EXTRACT PROVIDED:

= Chess engine =

Computer program for chess analysis and game

In computer chess, a chess engine is a computer program that analyzes chess or chess variant positions, and generates a move or list of moves that it regards as strongest.

A chess engine is usually a back end with a command-line interface with no graphics or windowing. Engines are usually used with a front end, a windowed graphical user interface such as Chessbase or WinBoard that the user can interact with via a keyboard, mouse or touchscreen. This allows the user to play against multiple engines without learning a new user interface for each, and allows different engines to play against each other.

Many chess engines are now available for mobile phones and tablets, making them more accessible.

==History==

The meaning of the term "chess engine" has evolved over time. In 1986, Linda and Tony Scherzer entered their program Bebe into the 4th World Computer Chess Championship, running it on "Chess Engine," their brand name for the chess computer hardware made, and marketed by their company Sys-10, Inc. By 1990 the developers of Deep Blue, Feng-hsiung Hsu and Murray Campbell, were writing of giving their program a 'searching engine,' apparently referring to the software rather than the hardware. In December 1991, Computer-schach & Spiele referred to Chessbase's recently released Fritz as a 'Schach-motor,' the German translation for 'chess engine.' By early 1993, Marty Hirsch was drawing a distinction between commercial chess programs such as Chessmaster 3000 or Battle Chess on the one hand, and 'chess engines' such as ChessGenius or his own MChess Pro on the other. In his characterization, commercial chess programs were low in price, had fancy graphics, but did not place high on the SSDF (Swedish Chess Computer Association) rating lists while engines were more expensive, and did have high ratings.

In 1994, Shay Bushinsky was working on an early version of his Junior program. He wanted to focus on the chess playing part rather than the graphics, and so asked Tim Mann how he could get Junior to communicate with Winboard. Tim's answer formed the basis for what became known as the Chess Engine Communication Protocol or Winboard engines, originally a subset of the GNU Chess command line interface.

EXERCISE DETAILS:
Could you copy out the full chess engine article word for word?

INPUT DATA:
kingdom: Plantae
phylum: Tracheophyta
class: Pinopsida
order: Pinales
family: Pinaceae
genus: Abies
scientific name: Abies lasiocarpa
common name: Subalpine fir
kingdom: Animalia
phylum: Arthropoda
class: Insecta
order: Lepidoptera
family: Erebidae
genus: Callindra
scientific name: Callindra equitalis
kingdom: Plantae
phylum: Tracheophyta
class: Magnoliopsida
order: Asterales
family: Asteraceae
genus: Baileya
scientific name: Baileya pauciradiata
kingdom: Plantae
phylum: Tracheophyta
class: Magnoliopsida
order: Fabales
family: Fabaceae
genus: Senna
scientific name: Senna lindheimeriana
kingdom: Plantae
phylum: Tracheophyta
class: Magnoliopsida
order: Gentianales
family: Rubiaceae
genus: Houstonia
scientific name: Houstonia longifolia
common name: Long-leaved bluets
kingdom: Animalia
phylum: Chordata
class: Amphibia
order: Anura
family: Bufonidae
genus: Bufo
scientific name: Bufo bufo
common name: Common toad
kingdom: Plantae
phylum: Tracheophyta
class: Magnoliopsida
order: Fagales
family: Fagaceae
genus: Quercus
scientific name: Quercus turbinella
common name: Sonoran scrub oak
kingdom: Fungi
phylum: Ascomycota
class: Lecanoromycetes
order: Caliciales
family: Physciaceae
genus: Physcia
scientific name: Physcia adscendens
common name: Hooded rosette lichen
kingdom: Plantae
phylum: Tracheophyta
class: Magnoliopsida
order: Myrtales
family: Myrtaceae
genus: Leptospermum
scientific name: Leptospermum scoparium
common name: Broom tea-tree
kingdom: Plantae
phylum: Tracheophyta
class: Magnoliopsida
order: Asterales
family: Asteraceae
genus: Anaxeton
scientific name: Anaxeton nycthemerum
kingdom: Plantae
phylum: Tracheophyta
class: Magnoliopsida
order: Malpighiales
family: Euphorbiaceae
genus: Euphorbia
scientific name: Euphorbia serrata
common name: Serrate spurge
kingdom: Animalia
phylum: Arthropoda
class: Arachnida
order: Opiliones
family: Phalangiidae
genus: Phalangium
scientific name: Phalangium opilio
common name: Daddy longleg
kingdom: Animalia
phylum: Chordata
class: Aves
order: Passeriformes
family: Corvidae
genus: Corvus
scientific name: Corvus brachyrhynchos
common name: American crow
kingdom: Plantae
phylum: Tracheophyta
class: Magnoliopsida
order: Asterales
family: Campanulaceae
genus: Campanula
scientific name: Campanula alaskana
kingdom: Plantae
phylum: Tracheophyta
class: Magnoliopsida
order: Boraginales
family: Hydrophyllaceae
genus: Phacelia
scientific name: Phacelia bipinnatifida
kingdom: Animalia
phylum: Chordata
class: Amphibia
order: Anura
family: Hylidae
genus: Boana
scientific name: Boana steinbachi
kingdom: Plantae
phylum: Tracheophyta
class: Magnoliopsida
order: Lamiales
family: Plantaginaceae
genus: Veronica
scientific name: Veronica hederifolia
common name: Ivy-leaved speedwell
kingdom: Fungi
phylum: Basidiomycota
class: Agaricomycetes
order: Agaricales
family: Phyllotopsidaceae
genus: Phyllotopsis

EXPECTED OUTPUT:
= Chess engine =

Computer program for chess analysis and game

In computer chess, a chess engine is a computer program that analyzes chess or chess variant positions, and generates a move or list of moves that it regards as strongest.

A chess engine is usually a back end with a command-line interface with no graphics or windowing. Engines are usually used with a front end, a windowed graphical user interface such as Chessbase or WinBoard that the user can interact with via a keyboard, mouse or touchscreen. This allows the user to play against multiple engines without learning a new user interface for each, and allows different engines to play against each other.

Many chess engines are now available for mobile phones and tablets, making them more accessible.

==History==

The meaning of the term "chess engine" has evolved over time. In 1986, Linda and Tony Scherzer entered their program Bebe into the 4th World Computer Chess Championship, running it on "Chess Engine," their brand name for the chess computer hardware made, and marketed by their company Sys-10, Inc. By 1990 the developers of Deep Blue, Feng-hsiung Hsu and Murray Campbell, were writing of giving their program a 'searching engine,' apparently referring to the software rather than the hardware. In December 1991, Computer-schach & Spiele referred to Chessbase's recently released Fritz as a 'Schach-motor,' the German translation for 'chess engine.' By early 1993, Marty Hirsch was drawing a distinction between commercial chess programs such as Chessmaster 3000 or Battle Chess on the one hand, and 'chess engines' such as ChessGenius or his own MChess Pro on the other. In his characterization, commercial chess programs were low in price, had fancy graphics, but did not place high on the SSDF (Swedish Chess Computer Association) rating lists while engines were more expensive, and did have high ratings.

In 1994, Shay Bushinsky was working on an early version of his Junior program. He wanted to focus on the chess playing part rather than the graphics, and so asked Tim Mann how he could get Junior to communicate with Winboard. Tim's answer formed the basis for what became known as the Chess Engine Communication Protocol or Winboard engines, originally a subset of the GNU Chess command line interface.